** Extract to read **
▼

McKenzie ran the school without any government grant or allocation of accommodation by the services. The women of the WESC each gave one shilling per week towards the rent. No fees were ever charged for tuition as McKenzie said it was "her contribution to the war effort". By August 1940, there was a waiting list of 600 women for the small school, and WESC-trained telegraphists were teaching men from the armed forces and merchant navy.

===Joining the Navy===

Inspired by an article on the Women's Royal Naval Service, McKenzie contacted the Royal Australian Navy on several occasions to suggest that her telegraphists be employed by the RAN. In 1940 she wrote to the Minister of the Navy, former Prime Minister WM (Billy) Hughes, saying "I would like to offer the services of our Signalling Corps, if not acceptable as telegraphists then at least as instructors." In early January 1941, Commander Newman, the Navy's Director of Signals and Communications, visited the WESC headquarters on Clarence Street to test McKenzie's trainees. Finding they were highly proficient, he recommended the Navy admit them. Hughes still took some convincing. After McKenzie threatened to take her offer to the Air Force instead, the urgent need for trained telegraphists prevailed, and on 21 April a Navy Office letter authorised the entry of women into the Navy. This was the beginning of the Women's Royal Australian Naval Service – the WRANS. The minister's condition was that "no publicity...be accorded this break with tradition'.

▲

** Data listing **
▼

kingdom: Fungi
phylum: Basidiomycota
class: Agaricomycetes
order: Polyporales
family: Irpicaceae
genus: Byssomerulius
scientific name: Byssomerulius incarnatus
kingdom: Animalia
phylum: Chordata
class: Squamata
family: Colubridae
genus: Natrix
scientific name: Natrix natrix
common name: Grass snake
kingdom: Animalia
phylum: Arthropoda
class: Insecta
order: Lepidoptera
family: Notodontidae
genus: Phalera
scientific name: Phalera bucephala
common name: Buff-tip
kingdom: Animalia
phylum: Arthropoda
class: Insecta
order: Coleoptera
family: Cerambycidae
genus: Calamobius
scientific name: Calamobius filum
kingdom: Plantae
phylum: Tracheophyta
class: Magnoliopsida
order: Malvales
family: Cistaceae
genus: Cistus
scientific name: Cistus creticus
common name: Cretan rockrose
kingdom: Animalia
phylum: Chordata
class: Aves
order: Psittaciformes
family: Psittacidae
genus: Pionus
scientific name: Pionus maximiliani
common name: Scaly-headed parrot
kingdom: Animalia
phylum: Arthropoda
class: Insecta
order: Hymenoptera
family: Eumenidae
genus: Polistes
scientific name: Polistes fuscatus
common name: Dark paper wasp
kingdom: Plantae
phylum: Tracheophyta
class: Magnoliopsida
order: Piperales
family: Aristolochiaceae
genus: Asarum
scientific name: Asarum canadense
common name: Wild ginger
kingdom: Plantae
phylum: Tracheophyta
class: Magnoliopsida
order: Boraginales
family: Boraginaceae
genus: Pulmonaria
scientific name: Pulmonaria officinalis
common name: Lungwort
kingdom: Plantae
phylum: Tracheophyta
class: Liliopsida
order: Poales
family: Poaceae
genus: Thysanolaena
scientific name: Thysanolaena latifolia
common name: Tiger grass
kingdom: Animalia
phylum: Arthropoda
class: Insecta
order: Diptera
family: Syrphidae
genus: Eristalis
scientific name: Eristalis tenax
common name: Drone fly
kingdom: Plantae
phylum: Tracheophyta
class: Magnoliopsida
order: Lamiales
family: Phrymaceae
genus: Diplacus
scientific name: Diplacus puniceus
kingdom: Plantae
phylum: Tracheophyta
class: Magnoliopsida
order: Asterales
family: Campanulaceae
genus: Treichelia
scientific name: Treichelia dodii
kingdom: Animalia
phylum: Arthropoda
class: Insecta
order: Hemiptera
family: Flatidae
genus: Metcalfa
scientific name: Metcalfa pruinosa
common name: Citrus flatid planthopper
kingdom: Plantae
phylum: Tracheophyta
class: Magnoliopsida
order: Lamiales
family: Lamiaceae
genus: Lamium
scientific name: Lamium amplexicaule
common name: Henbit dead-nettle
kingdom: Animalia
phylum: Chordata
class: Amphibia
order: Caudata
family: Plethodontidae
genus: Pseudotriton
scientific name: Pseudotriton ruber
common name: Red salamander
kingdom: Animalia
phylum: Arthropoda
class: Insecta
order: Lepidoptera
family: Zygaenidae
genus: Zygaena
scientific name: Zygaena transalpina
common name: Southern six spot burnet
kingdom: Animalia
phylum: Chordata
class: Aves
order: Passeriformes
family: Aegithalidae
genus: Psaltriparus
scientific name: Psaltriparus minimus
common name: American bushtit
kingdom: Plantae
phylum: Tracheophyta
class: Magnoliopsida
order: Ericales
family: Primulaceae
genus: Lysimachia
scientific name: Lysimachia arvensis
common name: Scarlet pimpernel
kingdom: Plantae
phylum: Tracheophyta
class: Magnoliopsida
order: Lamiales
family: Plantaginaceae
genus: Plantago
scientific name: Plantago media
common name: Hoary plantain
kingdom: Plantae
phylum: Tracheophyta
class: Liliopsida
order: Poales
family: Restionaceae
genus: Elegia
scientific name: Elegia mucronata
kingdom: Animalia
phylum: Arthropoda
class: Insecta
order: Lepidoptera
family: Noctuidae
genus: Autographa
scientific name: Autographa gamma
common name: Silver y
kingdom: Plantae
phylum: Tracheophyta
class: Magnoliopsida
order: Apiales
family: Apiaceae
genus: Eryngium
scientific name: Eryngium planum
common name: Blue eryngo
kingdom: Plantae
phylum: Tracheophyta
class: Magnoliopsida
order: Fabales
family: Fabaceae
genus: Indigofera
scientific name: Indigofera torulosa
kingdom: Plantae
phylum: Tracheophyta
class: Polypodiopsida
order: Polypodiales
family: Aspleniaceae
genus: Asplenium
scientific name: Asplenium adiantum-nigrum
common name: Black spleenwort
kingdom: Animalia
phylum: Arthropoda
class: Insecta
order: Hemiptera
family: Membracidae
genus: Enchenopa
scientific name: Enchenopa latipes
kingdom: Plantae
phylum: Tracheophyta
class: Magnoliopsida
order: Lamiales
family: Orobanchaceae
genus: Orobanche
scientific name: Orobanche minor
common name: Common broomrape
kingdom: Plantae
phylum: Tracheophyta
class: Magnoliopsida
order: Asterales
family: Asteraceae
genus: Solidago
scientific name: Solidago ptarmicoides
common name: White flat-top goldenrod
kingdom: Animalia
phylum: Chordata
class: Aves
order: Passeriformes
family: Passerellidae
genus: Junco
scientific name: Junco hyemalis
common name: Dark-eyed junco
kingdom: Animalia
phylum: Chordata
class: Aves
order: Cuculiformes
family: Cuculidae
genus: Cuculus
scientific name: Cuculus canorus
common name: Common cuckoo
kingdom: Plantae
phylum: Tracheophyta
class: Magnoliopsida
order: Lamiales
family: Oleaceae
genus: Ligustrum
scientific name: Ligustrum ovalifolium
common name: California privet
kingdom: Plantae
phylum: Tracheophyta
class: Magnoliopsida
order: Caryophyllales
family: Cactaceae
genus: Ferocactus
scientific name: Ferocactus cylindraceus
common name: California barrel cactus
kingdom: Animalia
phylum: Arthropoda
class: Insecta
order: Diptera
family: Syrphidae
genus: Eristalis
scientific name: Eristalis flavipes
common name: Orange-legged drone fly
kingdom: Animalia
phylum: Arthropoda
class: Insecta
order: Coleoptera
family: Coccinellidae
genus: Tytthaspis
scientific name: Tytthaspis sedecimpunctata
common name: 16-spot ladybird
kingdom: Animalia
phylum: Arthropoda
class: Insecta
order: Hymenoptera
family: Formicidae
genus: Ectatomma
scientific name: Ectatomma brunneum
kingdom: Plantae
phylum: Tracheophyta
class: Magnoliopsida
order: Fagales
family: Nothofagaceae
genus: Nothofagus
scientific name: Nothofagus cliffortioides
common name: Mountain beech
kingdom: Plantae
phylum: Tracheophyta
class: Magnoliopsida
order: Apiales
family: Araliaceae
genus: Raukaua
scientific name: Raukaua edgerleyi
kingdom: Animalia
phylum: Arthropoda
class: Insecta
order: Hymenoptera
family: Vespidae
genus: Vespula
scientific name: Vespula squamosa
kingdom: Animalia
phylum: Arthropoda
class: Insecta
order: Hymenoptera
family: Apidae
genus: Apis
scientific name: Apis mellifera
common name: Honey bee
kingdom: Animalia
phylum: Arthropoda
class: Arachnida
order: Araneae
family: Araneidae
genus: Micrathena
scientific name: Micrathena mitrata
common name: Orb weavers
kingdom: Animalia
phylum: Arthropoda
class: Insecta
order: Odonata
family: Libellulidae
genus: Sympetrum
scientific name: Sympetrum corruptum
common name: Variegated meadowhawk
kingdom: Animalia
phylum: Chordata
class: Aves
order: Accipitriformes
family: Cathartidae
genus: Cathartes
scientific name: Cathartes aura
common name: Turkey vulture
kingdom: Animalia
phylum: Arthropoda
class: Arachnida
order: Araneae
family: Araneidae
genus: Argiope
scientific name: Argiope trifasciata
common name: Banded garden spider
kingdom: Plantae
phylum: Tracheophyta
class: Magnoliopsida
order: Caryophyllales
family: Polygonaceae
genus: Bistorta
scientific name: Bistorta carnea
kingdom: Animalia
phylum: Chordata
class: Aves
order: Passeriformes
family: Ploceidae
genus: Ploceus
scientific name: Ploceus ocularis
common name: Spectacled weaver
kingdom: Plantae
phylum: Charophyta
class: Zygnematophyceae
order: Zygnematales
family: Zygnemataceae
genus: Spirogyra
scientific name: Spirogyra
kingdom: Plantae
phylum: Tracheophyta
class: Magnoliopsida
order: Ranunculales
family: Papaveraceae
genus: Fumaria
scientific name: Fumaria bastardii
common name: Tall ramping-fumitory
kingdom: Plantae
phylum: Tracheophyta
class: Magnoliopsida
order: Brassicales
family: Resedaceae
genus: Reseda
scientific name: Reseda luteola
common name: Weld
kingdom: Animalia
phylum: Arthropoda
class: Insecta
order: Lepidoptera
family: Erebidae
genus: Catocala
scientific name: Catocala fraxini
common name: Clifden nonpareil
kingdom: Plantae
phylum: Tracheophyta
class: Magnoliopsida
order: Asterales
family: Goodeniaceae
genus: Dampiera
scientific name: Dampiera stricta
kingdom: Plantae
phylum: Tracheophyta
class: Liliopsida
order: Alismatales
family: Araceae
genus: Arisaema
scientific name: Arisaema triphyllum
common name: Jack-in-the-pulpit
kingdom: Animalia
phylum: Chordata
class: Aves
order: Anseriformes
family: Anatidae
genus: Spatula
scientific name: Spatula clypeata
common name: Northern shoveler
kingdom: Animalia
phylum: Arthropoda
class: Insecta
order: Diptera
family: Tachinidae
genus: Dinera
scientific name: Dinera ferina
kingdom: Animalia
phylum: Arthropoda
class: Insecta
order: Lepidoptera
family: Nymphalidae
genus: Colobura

▲

** To do **
From the text about McKenzie and the WESC, extract word for word the passage starting at "McKenzie ran the" and ending at "and merchant navy.". The items are separate material and have no connection to the text about McKenzie and the WESC.

** Your response **
McKenzie ran the school without any government grant or allocation of accommodation by the services. The women of the WESC each gave one shilling per week towards the rent. No fees were ever charged for tuition as McKenzie said it was "her contribution to the war effort". By August 1940, there was a waiting list of 600 women for the small school, and WESC-trained telegraphists were teaching men from the armed forces and merchant navy.